Do you mean that we end up with two functions, one that does it
automatically, and one that takes an ID?

Dave

> A fast search shows:
> 
> 10 callers of vmstate_register() with -1
> 1 caller of vmstate_register_with_alias_id with -1 (but it is the one
>   that sets all qdev devices).
> 1 caller of vmstate_register_with_alias_id in apic, where it can be -1.
> 1 caller of register_savevm_live() with -1 (spapr)
> 
> And call it a day?
> 
> What do you think, Juan.

> 
> > ---
> >  include/migration/register.h |  2 +-
> >  include/migration/vmstate.h  |  4 ++--
> >  migration/savevm.c           | 10 +++++-----
> >  stubs/vmstate.c              |  2 +-
> >  4 files changed, 9 insertions(+), 9 deletions(-)

> [DIRECTION 1]:
Answer these questions from the patch discussion above:
(a) How many callers of vmstate_register() pass -1?
(b) Which caller of register_savevm_live() passes -1?
(c) How many files does the change summary list?
> [DIRECTION 2]: Return the passage of the patch discussion from "Do you mean" to "call it a day?", copied verbatim.
> [DIRECTION 3]: Translate this sentence from the patch discussion into Spanish: "Do you mean that we end up with two functions, one that does it automatically, and one that takes an ID?"

[Records of where elements appear]
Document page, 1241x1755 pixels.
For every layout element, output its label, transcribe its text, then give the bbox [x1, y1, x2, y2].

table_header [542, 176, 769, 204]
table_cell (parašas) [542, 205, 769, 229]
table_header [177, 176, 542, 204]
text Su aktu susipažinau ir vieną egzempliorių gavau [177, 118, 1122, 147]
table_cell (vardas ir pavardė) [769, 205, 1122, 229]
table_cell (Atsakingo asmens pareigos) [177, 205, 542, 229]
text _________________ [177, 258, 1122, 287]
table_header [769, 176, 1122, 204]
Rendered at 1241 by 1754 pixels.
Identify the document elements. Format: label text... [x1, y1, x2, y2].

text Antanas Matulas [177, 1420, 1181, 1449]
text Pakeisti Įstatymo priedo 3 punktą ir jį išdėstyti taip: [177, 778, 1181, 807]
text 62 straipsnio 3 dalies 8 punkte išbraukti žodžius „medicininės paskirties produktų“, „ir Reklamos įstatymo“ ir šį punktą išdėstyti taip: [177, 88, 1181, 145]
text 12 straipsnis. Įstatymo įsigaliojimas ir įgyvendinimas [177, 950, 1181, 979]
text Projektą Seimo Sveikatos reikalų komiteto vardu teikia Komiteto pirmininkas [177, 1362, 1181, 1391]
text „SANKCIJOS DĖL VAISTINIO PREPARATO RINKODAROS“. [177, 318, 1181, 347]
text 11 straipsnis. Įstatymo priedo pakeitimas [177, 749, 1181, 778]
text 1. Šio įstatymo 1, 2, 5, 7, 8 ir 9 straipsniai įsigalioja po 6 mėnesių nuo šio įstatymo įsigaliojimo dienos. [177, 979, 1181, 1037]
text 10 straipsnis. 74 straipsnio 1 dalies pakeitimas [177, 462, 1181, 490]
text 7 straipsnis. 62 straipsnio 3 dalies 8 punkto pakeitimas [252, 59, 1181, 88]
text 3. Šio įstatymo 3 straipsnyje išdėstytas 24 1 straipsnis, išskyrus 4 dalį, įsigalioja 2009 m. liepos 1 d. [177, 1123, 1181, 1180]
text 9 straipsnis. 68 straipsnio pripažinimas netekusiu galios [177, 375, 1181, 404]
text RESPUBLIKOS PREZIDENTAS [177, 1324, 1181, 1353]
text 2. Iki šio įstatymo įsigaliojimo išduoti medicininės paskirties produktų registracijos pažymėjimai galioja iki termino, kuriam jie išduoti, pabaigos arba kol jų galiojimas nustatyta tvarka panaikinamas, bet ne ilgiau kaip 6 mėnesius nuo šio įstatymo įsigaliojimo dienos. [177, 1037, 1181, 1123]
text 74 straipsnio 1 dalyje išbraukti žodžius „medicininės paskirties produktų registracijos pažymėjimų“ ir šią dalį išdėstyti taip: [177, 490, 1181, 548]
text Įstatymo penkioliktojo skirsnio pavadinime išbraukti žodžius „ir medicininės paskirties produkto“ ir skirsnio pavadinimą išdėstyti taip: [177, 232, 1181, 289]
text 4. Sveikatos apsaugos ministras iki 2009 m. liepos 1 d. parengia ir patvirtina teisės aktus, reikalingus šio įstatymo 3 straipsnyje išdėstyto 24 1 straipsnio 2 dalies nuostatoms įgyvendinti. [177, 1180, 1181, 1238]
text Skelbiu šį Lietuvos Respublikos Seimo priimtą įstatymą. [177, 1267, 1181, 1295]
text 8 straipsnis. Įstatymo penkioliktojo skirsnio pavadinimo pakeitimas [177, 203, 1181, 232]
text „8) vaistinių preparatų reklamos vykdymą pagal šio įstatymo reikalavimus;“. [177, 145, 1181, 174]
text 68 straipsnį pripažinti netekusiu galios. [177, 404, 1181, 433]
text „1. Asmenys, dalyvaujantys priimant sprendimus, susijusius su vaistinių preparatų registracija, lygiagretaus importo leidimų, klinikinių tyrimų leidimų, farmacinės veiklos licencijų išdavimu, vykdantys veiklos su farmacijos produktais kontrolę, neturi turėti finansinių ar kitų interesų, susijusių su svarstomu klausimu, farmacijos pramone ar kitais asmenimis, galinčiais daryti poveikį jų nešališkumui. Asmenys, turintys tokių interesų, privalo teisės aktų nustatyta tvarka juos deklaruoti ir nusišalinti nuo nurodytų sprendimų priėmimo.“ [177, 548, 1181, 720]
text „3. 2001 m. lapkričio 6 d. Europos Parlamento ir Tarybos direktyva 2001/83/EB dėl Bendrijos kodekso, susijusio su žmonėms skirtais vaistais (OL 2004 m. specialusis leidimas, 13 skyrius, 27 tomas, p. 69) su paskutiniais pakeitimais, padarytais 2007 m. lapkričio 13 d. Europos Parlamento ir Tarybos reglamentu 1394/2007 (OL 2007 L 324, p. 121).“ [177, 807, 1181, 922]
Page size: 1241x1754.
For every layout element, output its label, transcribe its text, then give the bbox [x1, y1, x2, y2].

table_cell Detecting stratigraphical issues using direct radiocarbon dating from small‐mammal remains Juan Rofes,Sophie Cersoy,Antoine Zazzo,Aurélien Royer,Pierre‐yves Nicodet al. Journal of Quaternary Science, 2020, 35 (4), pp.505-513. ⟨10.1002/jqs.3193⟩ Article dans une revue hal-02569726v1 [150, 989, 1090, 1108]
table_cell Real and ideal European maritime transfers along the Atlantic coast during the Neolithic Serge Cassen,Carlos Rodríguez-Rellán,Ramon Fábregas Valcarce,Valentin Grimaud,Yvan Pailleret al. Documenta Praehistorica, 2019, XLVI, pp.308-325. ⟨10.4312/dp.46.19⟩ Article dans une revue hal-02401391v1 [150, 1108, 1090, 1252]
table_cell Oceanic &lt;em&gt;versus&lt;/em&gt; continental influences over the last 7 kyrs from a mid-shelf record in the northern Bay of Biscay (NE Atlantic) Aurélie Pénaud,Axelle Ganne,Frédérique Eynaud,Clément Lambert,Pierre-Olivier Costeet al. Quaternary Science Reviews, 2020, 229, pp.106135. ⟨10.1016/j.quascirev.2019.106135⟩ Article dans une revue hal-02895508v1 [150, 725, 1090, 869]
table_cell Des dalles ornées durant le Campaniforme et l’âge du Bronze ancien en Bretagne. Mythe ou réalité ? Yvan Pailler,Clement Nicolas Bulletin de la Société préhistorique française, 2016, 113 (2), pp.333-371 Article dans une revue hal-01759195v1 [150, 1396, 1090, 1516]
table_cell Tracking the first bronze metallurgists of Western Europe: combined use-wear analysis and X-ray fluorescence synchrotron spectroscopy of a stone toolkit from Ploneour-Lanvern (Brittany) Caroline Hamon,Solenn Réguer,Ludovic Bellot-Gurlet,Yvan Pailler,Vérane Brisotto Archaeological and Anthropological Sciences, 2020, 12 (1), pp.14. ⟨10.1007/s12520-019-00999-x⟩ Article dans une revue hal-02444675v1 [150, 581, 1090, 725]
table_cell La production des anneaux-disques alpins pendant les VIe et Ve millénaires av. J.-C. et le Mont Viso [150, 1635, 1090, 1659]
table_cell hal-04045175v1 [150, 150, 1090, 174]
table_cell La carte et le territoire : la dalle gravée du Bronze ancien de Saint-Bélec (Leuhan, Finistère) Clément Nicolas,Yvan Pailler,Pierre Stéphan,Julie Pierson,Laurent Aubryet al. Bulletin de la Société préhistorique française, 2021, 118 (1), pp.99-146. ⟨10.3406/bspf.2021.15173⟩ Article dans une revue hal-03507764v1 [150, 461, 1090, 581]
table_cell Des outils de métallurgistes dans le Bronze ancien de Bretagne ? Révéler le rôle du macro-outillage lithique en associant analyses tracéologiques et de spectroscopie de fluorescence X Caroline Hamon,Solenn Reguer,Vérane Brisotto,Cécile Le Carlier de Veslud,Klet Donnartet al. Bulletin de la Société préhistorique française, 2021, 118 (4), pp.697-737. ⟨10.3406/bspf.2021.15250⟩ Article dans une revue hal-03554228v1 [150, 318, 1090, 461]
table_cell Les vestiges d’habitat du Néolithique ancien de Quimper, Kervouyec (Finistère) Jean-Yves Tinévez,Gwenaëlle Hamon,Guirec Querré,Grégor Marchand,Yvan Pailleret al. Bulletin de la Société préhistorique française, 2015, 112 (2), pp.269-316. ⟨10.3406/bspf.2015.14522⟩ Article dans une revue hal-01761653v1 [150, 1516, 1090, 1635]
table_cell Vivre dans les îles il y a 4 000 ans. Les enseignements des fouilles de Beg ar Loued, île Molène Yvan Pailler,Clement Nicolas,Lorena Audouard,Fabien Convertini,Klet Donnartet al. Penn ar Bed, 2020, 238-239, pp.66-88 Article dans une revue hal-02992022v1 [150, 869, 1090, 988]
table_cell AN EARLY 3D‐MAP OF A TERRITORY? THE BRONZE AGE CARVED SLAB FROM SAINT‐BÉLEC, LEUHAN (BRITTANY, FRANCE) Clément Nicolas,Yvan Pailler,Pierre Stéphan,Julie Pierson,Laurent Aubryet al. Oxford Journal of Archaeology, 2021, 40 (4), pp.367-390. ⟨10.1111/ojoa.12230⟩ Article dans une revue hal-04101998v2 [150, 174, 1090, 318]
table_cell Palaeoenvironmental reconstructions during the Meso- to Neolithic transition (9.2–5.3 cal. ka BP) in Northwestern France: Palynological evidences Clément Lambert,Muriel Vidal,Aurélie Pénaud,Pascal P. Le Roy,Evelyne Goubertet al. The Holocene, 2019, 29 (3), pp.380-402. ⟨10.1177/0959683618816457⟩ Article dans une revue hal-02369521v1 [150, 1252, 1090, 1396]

> [PROBLEM SOLUTION 1]:
(a) 10
(b) spapr
(c) 4

> [PROBLEM SOLUTION 2]:
Do you mean that we end up with two functions, one that does it
automatically, and one that takes an ID?

Dave

> A fast search shows:
> 
> 10 callers of vmstate_register() with -1
> 1 caller of vmstate_register_with_alias_id with -1 (but it is the one
>   that sets all qdev devices).
> 1 caller of vmstate_register_with_alias_id in apic, where it can be -1.
> 1 caller of register_savevm_live() with -1 (spapr)
> 
> And call it a day?

> [PROBLEM SOLUTION 3]: ¿Quieres decir que acabamos con dos funciones, una que lo hace automáticamente y otra que recibe un ID?